Problem statement: Repeat the lines below exactly as written, please, from the line with "hfov_deg: 15.4" to the line with "f_number: 4.3", both lines included, and no others.

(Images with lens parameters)
==============================

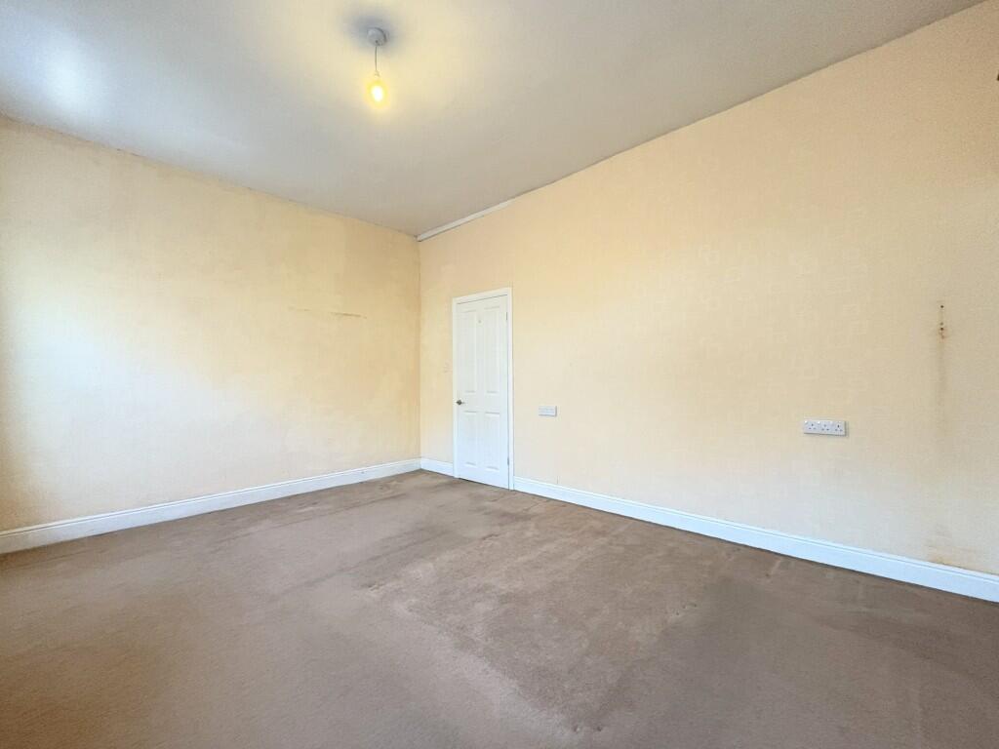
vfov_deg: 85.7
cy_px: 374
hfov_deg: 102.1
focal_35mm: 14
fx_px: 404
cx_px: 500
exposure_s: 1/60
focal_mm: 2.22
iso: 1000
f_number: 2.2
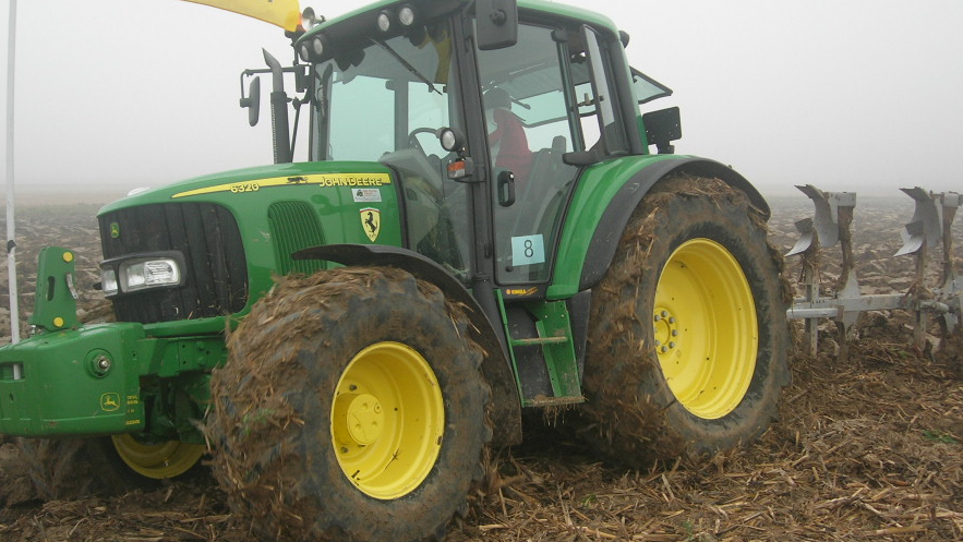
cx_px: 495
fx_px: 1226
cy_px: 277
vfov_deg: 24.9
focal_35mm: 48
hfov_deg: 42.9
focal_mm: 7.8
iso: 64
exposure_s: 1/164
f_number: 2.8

==============================

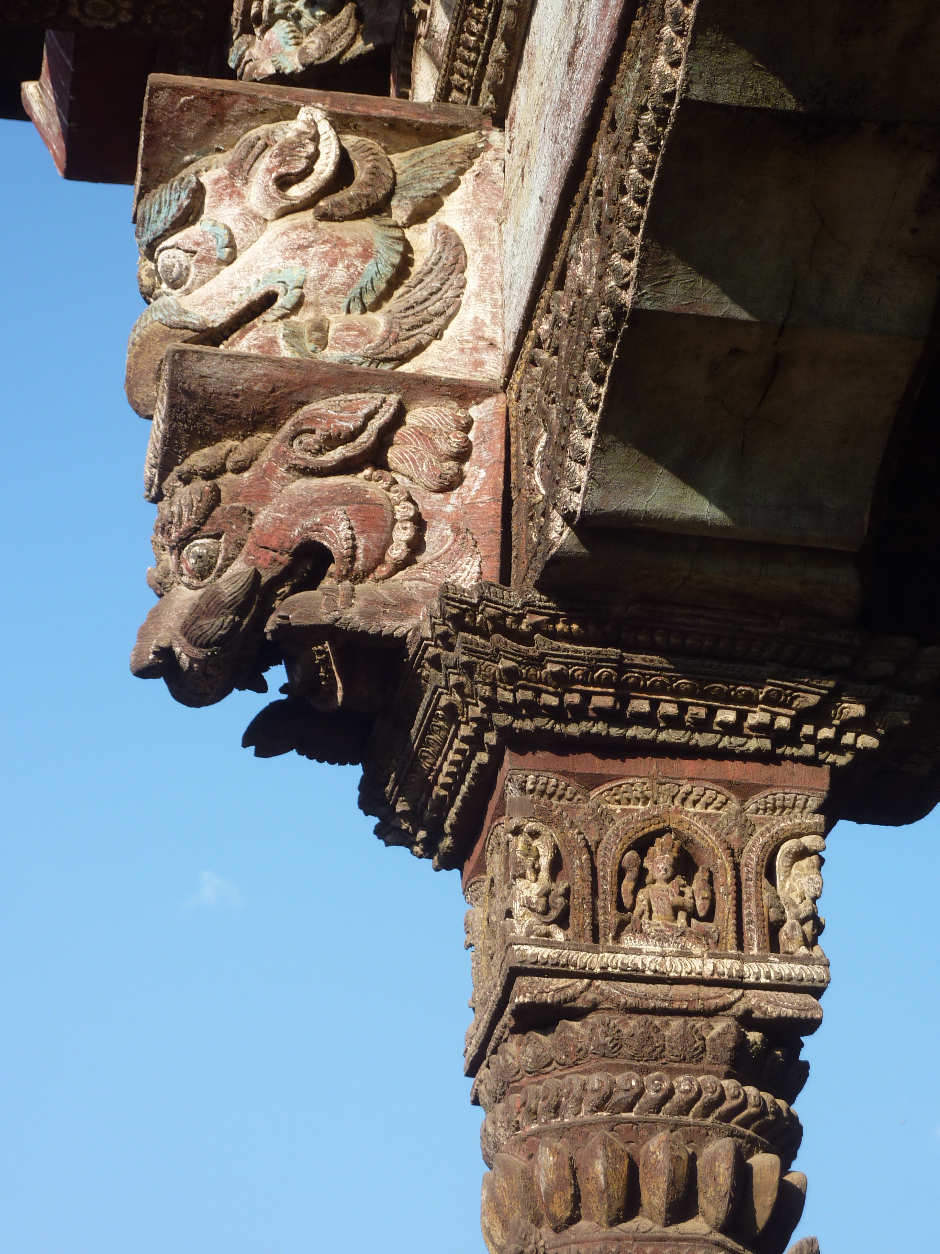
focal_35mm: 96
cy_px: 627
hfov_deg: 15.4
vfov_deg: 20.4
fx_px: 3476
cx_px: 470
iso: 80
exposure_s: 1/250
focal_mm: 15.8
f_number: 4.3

==============================

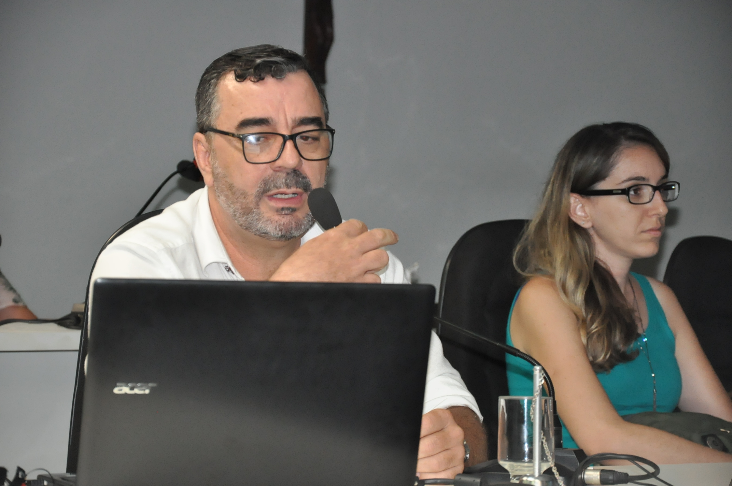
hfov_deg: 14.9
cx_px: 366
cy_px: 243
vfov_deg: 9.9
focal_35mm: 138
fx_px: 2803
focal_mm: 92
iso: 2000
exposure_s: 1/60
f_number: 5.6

==============================

Task solution:
hfov_deg: 15.4
vfov_deg: 20.4
fx_px: 3476
cx_px: 470
iso: 80
exposure_s: 1/250
focal_mm: 15.8
f_number: 4.3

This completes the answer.